### Document segment
===============

The linguistic study of register and variation has primarily been concerned with spoken language and printed content. Very little research has examined register variation online (cf. Chapter 1) . The object of analysis of this thesis is linguistic variation across three different types of Web sites: news and research, e-commerce, and community, and across three different languages: English, German, and Russian. In this way it can be considered to be a contrastive linguistic study of the feature of register in the context of online discourse.

The data for the study were gathered from sites as they appeared on one day, October, 10, 2001, so that the corpus would remain stable. The study examines online content in the analysis fields of content structure, syntax, lexicon and semantics, and graphemics. In analyzing the four fields, the study uncovers several correlations. Thus, in this corpus, the type of site (news and research, e-commerce, or community) determines the organization of the site to a large degree, as well as syntactic and lexical features, such as use of loanwords. Additionally, the content type of a given piece of discourse (dynamic, static, navigational, or instructional) determines syntactic parameters such as type of clause (NP vs. VP, for example), and graphemic features such as use of abbreviations and special characters (the ampersand, for example).

===============

### Extracted entries

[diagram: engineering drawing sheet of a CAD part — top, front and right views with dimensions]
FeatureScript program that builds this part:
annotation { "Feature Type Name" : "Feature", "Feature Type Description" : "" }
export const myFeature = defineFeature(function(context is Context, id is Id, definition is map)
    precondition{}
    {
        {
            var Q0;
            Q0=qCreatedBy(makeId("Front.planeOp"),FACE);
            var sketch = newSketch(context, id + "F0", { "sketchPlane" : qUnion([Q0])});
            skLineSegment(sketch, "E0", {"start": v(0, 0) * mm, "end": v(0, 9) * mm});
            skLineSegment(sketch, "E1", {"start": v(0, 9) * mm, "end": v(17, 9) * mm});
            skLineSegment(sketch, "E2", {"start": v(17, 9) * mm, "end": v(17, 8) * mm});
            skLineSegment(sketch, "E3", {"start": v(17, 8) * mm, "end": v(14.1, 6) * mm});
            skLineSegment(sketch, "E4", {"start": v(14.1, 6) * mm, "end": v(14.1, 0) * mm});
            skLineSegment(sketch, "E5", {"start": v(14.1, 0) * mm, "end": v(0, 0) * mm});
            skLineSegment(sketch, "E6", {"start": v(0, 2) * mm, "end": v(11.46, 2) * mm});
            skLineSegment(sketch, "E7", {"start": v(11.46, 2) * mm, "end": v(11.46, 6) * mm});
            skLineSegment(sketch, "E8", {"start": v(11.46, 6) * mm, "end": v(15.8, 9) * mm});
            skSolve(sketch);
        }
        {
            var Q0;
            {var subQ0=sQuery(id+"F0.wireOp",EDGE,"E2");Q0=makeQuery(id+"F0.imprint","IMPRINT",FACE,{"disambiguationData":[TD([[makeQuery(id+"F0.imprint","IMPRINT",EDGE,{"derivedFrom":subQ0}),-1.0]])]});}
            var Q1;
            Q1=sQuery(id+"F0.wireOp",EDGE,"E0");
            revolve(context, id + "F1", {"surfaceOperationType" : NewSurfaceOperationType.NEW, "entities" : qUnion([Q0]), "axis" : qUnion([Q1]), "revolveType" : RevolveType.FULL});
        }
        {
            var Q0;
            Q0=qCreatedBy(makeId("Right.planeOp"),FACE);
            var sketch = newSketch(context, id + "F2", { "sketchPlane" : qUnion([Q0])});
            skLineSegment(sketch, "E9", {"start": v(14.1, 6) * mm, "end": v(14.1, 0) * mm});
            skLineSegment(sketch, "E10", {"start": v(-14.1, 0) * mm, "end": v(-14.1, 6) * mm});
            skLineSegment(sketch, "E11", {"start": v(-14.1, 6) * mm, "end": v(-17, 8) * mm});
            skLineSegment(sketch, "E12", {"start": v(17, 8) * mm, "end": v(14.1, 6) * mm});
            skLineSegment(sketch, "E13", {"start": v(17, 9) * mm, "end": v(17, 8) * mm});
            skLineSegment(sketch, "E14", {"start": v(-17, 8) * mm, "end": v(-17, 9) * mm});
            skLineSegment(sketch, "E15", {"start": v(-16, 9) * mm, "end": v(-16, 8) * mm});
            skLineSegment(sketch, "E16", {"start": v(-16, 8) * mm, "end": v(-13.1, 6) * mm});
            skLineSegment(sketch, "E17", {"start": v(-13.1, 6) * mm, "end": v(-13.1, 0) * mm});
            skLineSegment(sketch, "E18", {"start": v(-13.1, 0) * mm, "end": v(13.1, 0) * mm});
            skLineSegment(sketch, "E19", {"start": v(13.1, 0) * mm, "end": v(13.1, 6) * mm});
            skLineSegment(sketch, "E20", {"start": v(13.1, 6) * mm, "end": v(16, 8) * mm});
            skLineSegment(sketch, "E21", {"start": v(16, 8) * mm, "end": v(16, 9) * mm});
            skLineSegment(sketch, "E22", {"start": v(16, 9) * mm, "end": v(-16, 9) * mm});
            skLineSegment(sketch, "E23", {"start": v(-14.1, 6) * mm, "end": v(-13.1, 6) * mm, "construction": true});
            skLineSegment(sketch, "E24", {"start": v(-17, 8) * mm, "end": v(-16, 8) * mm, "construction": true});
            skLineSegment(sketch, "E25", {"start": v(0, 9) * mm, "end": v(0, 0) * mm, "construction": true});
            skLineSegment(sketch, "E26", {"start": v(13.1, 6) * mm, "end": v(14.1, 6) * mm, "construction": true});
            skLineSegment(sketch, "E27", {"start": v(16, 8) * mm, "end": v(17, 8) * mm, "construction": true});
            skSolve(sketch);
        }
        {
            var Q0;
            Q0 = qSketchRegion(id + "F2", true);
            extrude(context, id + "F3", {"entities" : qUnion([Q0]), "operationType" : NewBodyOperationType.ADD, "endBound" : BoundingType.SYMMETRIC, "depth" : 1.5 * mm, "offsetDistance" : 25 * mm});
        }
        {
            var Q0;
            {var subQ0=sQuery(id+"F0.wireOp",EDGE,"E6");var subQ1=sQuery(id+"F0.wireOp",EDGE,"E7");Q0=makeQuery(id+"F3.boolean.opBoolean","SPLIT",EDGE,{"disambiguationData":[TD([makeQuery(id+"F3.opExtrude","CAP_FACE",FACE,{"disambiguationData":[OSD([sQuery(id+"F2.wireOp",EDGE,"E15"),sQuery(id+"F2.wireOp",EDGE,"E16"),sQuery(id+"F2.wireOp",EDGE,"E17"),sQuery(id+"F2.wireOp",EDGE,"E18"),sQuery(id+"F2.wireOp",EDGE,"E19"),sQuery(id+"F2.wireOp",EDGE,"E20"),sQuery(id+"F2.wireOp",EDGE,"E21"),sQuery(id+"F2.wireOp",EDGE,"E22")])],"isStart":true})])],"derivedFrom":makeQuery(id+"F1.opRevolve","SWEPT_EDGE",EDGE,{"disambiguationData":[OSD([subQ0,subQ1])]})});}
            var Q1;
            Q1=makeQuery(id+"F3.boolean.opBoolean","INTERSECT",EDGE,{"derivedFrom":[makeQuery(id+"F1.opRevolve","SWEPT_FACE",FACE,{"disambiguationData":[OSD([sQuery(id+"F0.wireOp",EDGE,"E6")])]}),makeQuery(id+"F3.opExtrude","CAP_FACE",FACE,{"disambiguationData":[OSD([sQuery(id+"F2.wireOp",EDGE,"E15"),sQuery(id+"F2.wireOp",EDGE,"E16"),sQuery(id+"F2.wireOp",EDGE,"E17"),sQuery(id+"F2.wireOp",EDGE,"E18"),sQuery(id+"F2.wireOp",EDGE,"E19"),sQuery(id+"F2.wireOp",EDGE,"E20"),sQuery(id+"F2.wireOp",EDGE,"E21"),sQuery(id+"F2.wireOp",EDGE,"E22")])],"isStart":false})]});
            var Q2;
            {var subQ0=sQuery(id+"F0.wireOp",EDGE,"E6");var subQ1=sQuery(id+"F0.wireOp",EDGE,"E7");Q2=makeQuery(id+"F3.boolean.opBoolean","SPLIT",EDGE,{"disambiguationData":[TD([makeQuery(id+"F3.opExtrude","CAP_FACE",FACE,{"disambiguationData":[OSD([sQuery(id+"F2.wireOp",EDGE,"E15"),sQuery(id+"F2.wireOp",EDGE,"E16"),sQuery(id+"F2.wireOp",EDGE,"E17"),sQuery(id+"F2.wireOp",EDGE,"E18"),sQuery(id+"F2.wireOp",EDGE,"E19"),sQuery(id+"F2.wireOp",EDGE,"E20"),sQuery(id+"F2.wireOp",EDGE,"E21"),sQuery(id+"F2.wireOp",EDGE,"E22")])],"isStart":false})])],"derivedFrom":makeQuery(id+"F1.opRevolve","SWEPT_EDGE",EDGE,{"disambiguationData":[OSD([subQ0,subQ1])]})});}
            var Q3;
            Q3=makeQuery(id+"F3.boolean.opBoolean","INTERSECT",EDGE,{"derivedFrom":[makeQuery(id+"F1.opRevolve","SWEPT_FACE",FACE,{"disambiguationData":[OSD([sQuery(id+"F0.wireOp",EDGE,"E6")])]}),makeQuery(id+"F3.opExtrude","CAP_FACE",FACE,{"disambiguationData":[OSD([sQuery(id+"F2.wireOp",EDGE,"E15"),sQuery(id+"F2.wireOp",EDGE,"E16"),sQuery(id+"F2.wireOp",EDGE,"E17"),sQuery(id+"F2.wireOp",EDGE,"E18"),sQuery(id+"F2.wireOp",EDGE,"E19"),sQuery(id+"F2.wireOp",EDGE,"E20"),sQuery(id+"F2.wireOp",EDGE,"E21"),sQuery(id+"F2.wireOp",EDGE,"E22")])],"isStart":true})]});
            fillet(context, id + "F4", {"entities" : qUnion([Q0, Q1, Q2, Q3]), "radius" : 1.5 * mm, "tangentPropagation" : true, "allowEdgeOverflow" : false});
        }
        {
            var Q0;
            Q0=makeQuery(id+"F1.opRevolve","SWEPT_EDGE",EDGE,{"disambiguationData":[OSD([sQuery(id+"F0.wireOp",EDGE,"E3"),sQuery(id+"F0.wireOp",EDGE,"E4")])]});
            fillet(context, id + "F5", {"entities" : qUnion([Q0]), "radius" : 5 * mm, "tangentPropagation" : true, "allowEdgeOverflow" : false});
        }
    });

===============

Carry on the passage about register variation across English, German, and Russian websites, starting right after its final sentence.

These correlations show that the language phenomena observable in a Web page are the result not only of the requirements and constraints of the specific language (German, Russian, or English) but also derive from interactions of register, content type, and the requirements for online navigation, the last of which provides a different organizational model than the physical pages of a book or newspaper. For example, in a printed newspaper, all or a large part of an article appears on a single page; in an online newspaper, there is usually only a link or short teaser text linking to the full article. Indeed, the contrastive grids show that, across all three languages, the classification of discourse in terms of the categories of navigational, dynamic,or static content is the key to understanding linguistic variation online.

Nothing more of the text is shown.